The Origin of the Name
Alesia [uh-LEE-see-uh] was a city in what is modern-day France. The Battle of Alesia is considered one of Julius Caesar’s greatest military achievements due to innovative architectural design.
In 53 BC Julius Caesar declared Gaul (roughly modern-day France), a Roman province. In response, the three Gaul tribes joined together to form a stronger confederacy and began defending key cities within Gaul. By the time the battles reached the city of Alesia, Caesar knew he was outnumbered and unable to directly assault his enemy. Instead, he built a fortified structure surrounding Alesia to starve out the defending army. The structure was 10 miles consisting of 23 towers, palisades nearly 12 feet high, trenches and waterfilled trenches three feet deep, and a series of hidden spikes. This gave them the benefit of distance from impending attacks. When Caesar heard that the Gaul had sent out messengers for relief forces, Caesar then built a second fortification that encircled the first fortification.

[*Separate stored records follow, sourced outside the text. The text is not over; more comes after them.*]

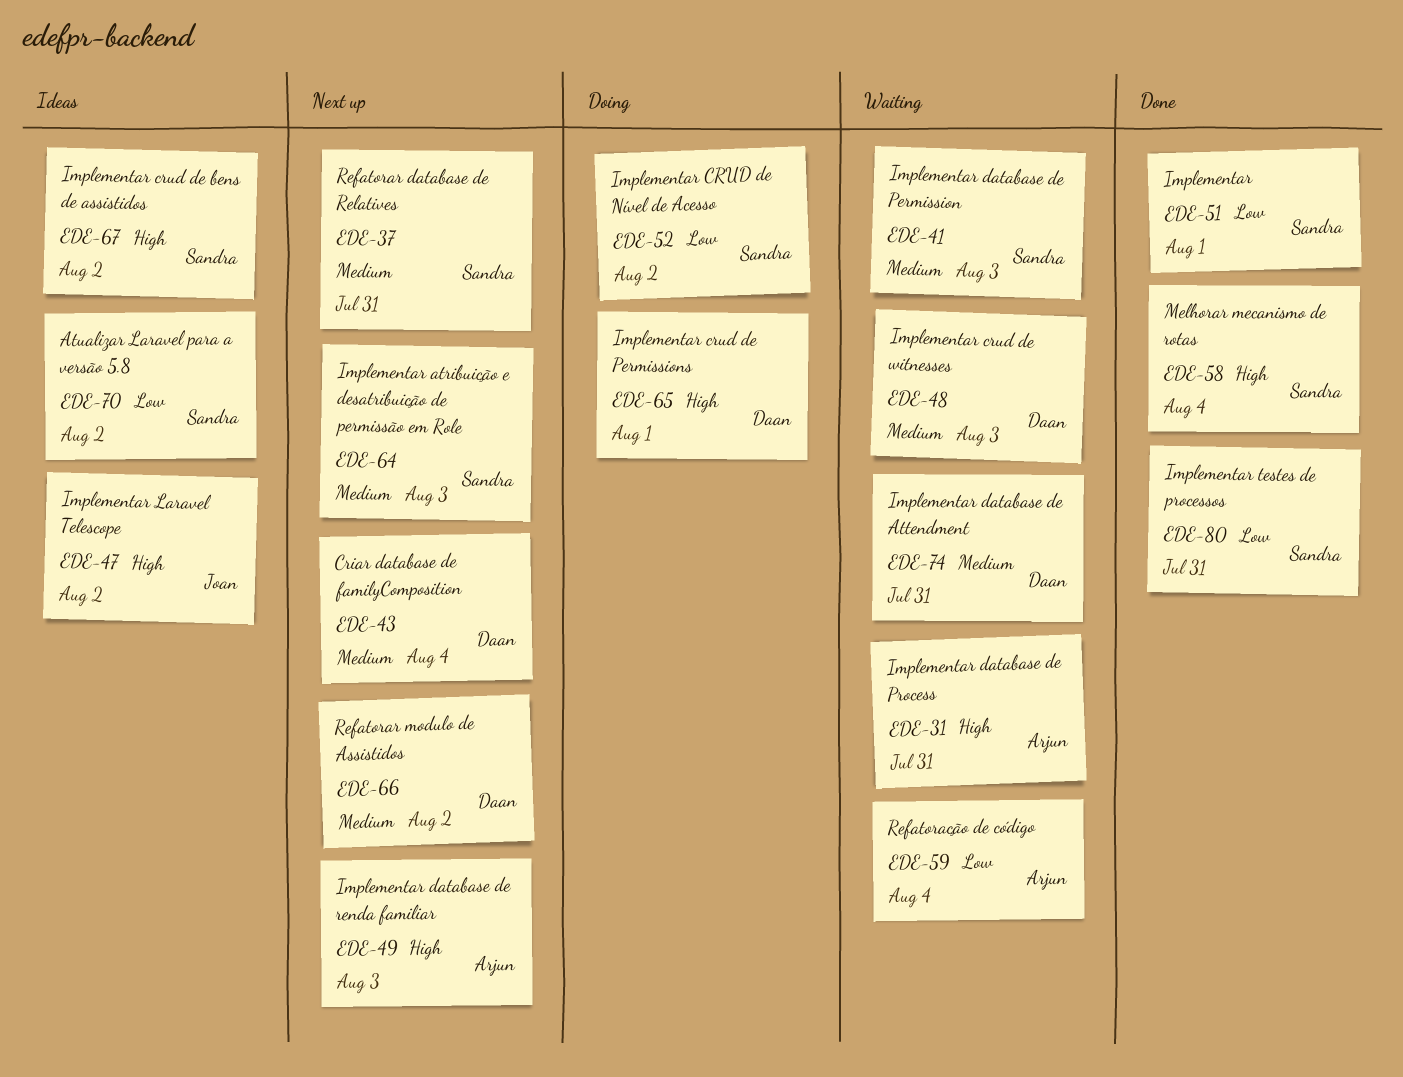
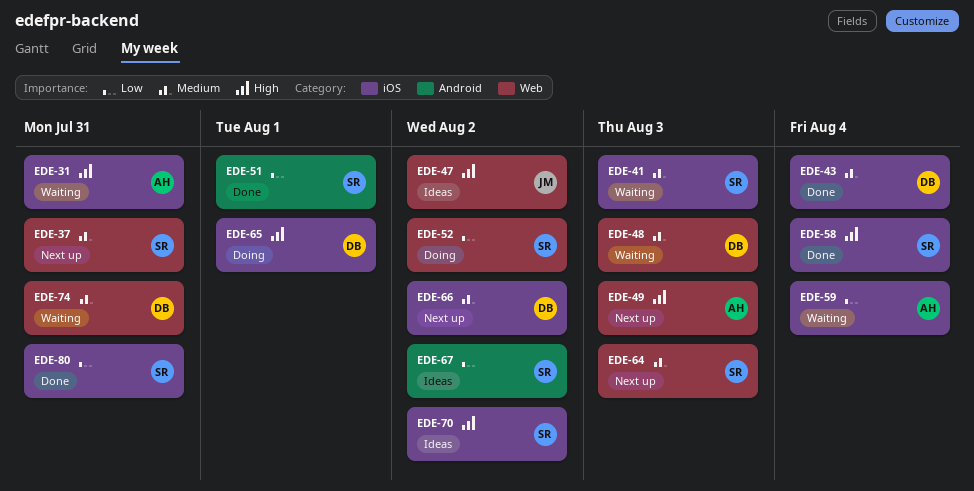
EDE-43, status: Next up -> Done
EDE-67, priority: High -> Low
EDE-70, priority: Low -> High

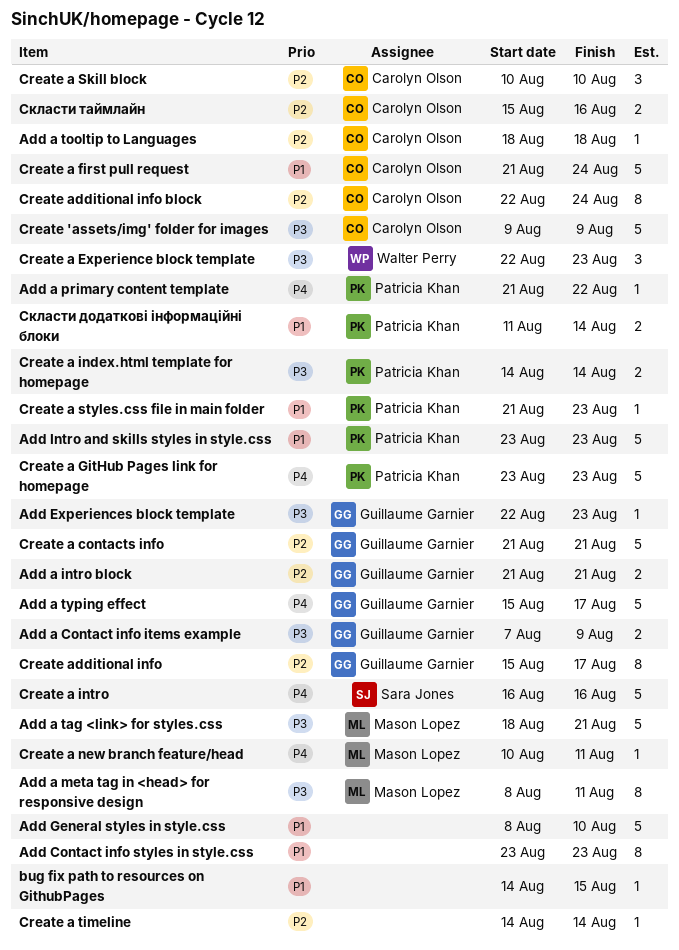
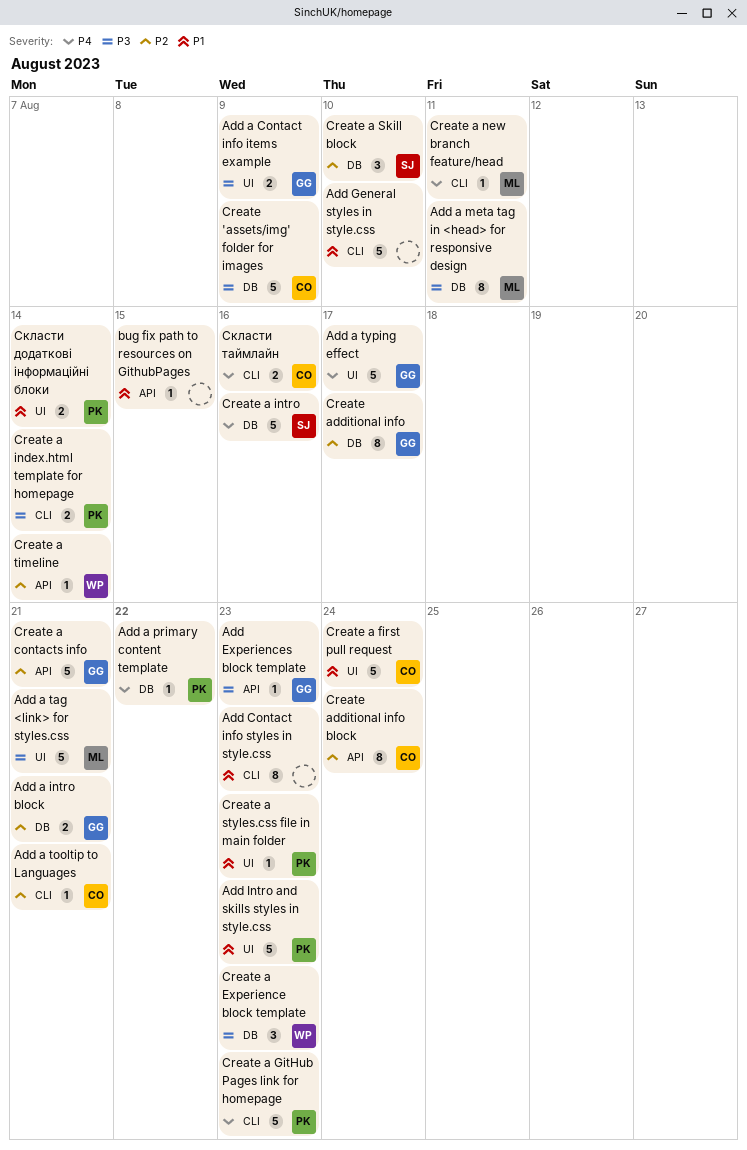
Add a tooltip to Languages, due: Aug 18 -> Aug 21
Create a Skill block, owner: Carolyn Olson -> Sara Jones
Create a timeline, owner: none -> Walter Perry
Скласти таймлайн, priority: P2 -> P4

It utilized the same tactics as the first except facing outward and was a total of 13 miles. This created a barrier between Alesia and the Roman army, and a barrier between the Roman army the incoming Gaul relief forces. There were over 300,000 Gaul soldiers attacking both sides of the just 60,000 Romans. Due to the inability of the relief forces to reach or even communicate with Alesia, and the strength of the fortifications, the Gaul army surrendered to Julius Caesar and the Roman army. Utilizing architecture to supplement his resources, Caesar was able to defeat the Gaul army and effectively ended the series of Gallic wars.